Monday, September 9, 2013

I come from good American stock, but it is not old American stock. My ancestors didn’t immigrate from England and Germany and Canada until the 1800s.

The Native Americans were here hundreds of years before that.

Roland and I ended our vacation at Cahokia Mounds near Collinsville, Illinois. Cahokia Mounds is an ancient city built by tribes of the Mississippian culture. From approximately 700 to 1200 A.D., they were the North American version of the Mayans and the Aztecs. Like Americans today, the Mississippians were a diverse population: farmers, craftsmen, fishers, hunters, and traders. With a population between ten and twenty thousand, Cahokia was the largest city north of Mexico. The picture at the top of this post is an artist’s rendering of what Cahokia may have looked like.

Unfortunately, the Mississippian cities did not stand up to weather and intruders as well as the Mayan and Aztec cities did.

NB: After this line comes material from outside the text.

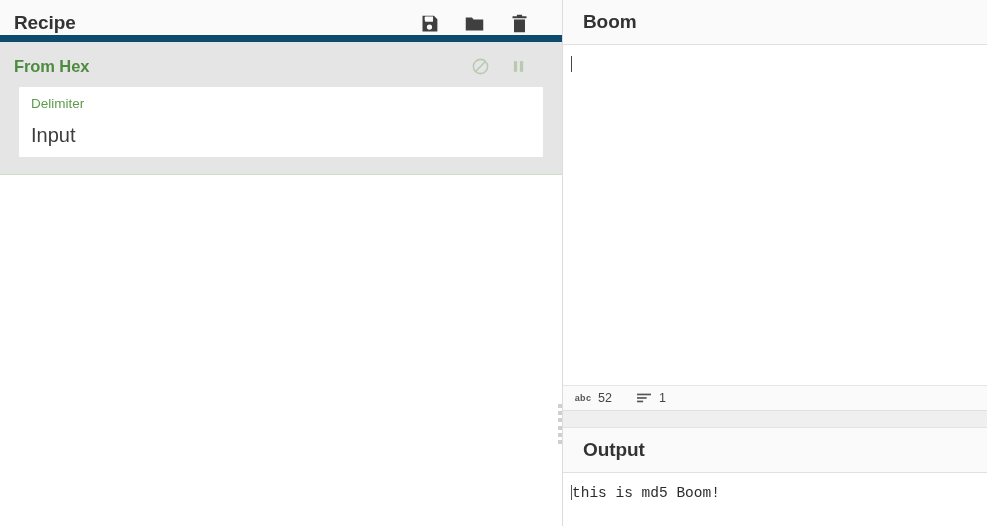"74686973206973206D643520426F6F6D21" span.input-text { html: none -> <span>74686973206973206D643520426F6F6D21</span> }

This is because people tend to use the building materials that are most readily available. In Central and South America, that was stone. Here, it was dirt. So although the Mississippian structures were just as large, they were neither as impressive nor as long-lasting. Still, some did survive. The second picture shows what archaeologists have named “Monks Mound,” which is the largest structure at Cahokia. Those are stairs climbing its face, and there are plenty of them.

Although the Mississippians disappeared around 1200, they were the forefathers of the Native Americans who populated the continent when the white man arrived. Native Americans like the Shawnees.

In the middle of our vacation, we stopped at the Shawnee Indian Mission in Fairway, Kansas. It consisted of three brick buildings, one of which is shown in the third picture. The Mission was a boarding school (1839-1862) founded to “Americanize” the Shawnee children to help them fit into the white man’s world. Apparently the Shawnees themselves were split on whether that was good or bad, but on the whole I think it was a shame that those children lost their cultural identity.

As we look back on the history of this great country, let’s not forgot to honor its original settlers.